There is a clear and significant difference.

whatsthecomingoverthehill · 05/01/2018 11:39

Cote, feel free to find better info if you want. You are judging by what you see. Yes, there is a very visible part of the UK drinking culture that involves getting pissed up in town centres. But just because it is highly visible and gets attention from the press does not mean it is 'normal'. Nor does it say anything about how much the average person drinks, or what health outcomes are in the UK versus France.

whatsthecomingoverthehill · 05/01/2018 11:43

I don't need to go to France to change my drinking habits, because I'm already not going out in town getting pissed and starting fights. That aspect of UK drinking culture is obviously not great, and of course it would be better if people could go out and have a few without getting blind drunk. But I disagree when you say that it is so much better in France when they drink more overall and have worse health consequences from alcohol.

CoteDAzur · 05/01/2018 11:44

" Yes, there is a very visible part of the UK drinking culture that involves getting pissed up in town centres. But just because it is highly visible and gets attention from the press does not mean it is 'normal'."

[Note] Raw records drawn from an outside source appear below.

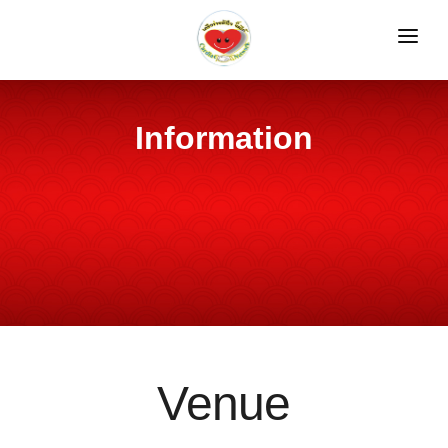
HOME
REGISTRATION
Information
SPEAKERS
PROGRAM
INFORMATION
GALLERIES
LOGIN
Venue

Er... What exactly is your definition of 'normal' if not stuff that happens often & is expected?

This thread is about drinking alcohol being 'normalised' and I have been saying that the problem in the UK is not that it is normalised (because it is normal in many other places including France) but that the culture of drinking is about consuming huge amounts and drinking to get drunk.

whatsthecomingoverthehill · 05/01/2018 11:47

"...the culture of drinking is about consuming huge amounts and drinking to get drunk."

No it's not. Some people maybe, but a relatively small proportion.